→ Instruction: Go to the line below containing "İTÜ Sualtı Robotik Takımı, RoboSub" and print exactly from there through the line containing "Kız Oyunları", both included. Print nothing else.

(Collected data)
++++++++++++++++++++

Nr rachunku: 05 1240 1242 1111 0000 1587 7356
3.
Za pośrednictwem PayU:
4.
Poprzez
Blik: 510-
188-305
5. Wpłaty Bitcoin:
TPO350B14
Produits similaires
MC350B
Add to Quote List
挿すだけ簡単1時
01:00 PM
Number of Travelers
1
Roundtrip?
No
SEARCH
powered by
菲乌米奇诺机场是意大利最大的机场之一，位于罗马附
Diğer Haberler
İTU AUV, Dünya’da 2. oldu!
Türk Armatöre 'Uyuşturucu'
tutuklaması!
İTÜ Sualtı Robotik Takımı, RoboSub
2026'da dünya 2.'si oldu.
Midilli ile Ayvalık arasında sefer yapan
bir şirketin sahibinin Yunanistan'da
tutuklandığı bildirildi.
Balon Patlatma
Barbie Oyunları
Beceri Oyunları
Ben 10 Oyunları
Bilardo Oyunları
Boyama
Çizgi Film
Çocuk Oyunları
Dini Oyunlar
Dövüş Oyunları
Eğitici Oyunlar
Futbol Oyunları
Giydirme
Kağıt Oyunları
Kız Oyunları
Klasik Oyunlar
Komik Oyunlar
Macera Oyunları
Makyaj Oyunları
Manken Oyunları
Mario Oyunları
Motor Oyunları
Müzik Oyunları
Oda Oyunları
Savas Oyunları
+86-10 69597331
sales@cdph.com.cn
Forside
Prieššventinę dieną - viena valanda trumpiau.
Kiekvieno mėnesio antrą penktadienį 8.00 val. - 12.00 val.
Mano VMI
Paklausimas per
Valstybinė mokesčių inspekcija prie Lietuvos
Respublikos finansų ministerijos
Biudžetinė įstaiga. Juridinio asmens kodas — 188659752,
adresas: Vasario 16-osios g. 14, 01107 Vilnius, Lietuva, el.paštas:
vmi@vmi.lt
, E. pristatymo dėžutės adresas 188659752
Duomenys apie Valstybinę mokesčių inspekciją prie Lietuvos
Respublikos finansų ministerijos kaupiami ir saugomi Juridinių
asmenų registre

++++++++++++++++++++

→ Answer to the problem:
İTÜ Sualtı Robotik Takımı, RoboSub
2026'da dünya 2.'si oldu.
Midilli ile Ayvalık arasında sefer yapan
bir şirketin sahibinin Yunanistan'da
tutuklandığı bildirildi.
Balon Patlatma
Barbie Oyunları
Beceri Oyunları
Ben 10 Oyunları
Bilardo Oyunları
Boyama
Çizgi Film
Çocuk Oyunları
Dini Oyunlar
Dövüş Oyunları
Eğitici Oyunlar
Futbol Oyunları
Giydirme
Kağıt Oyunları
Kız Oyunları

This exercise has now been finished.